Maneirismo e Pintura Maneirista

"La Deposizione", de Rosso e de Pontormo

Chegado o auge da expressão renascentista, os artistas iniciam uma segregação do que se tomava por excelência artística. Michelangelo abandona, nas últimas fases do seu trabalho, o realismo típico para uma visão idealizada da temática a representar – altera proporções e adopta expressões diferentes das habituais. No final da sua vida, Michelangelo adopta uma liberdade e rudeza atípicas do anterior realismo racionalizado, chegando mesmo a deixar marcas das suas ferramentas nos produtos finais, a que imbui maior emoção. Criam-se tendências antagónicas, que advêm da afirmação individual de artistas, que marcará a transição para o estilo Barroco. O Maneirismo deve a sua designação ao facto da arte se tornar “amaneirada”, feita como dita a maneira pessoal do artista, que se propõe criar composições mais complexas, fluídas e sinuosas, e lança o desafio técnico do trompe d’oeil na pintura mural e o escorço exagerado, os contrastes cromáticos fortes, as expressões fisionómicas densas e cenografia sofisticada – tudo para acentuar as emoções. O Maneirismo entende-se entre 1525 e 1600, e toma-se simultaneamente por uma fase decadente da arte, por analogia renascentista, mas também por uma fase precursora do modernismo.

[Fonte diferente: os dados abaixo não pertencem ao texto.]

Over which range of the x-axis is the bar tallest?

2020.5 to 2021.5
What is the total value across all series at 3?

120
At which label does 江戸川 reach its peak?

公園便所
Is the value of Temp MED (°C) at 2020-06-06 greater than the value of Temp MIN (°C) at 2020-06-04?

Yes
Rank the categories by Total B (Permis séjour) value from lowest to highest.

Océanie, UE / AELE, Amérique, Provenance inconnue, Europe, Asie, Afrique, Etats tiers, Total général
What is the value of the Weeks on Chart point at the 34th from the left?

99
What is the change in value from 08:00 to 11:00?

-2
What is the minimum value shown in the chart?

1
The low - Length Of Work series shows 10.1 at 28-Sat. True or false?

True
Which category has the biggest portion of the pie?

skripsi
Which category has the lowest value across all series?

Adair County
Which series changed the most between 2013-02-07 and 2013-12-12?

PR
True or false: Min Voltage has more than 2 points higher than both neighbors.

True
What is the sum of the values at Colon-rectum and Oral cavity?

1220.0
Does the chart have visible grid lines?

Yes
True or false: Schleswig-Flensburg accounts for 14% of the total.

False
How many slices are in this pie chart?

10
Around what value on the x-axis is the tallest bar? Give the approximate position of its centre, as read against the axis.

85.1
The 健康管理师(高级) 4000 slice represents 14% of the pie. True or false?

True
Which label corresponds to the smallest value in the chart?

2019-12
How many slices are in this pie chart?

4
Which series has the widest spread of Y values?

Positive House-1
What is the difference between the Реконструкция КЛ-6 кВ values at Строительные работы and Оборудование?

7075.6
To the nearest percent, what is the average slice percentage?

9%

"La Madonna dal Cullo Lungo", de Parmigianino; "Allegoria del trionfo di Venere", de Bronzino

Michelangelo e Raffaello são os percursores desta forma de arte, que os jovens que os seguem adoptam, como Il Rosso ou Pontormo. Rosso Fiorentino usa em “La Deposizione” uma grande amálgama de figuras contrastantes do fundo escuro numa actividade confusa e agitada. Jacopo da Pontormo, tratando a mesma temática, evidencia ainda mais os contrastes cromáticos e a azáfama narrativa.

A estes segue-se Parmigianino, que se afastou do conceito da beleza do observável, para explorar uma beleza fantástica. Agnolo Bronzino desenvolve um tacto sofisticado e subtil para o nu marmóreo, sensual mas frio. Tintoretto é do Maneirismo veneziano, conhecido por “Il Furioso”, preenchia os seus quadros com acção acessória elegante. Corregio enche a sua obra de misticismo católico e mitologia clássica.

Em suma, a Pintura adopta composições complexas, em que as figuras são torcidas em escorços demarcados e se toma um cuidado especial à decoração mural com o trompe d’oeil, recriação de espaço aberto sobre superfície opaca. A emoção é drasticamente dramatizada, a anatomia distorcida e alongada, recorrentemente em nu, com contrastes cromáticos fortes. A figura é esguia, elegante, contorcida e muito musculada, os tons sombrios, a temática essencialmente religiosa, o idealismo exacerbado e a instabilidade propositada, com sombras irreais criadas para isso.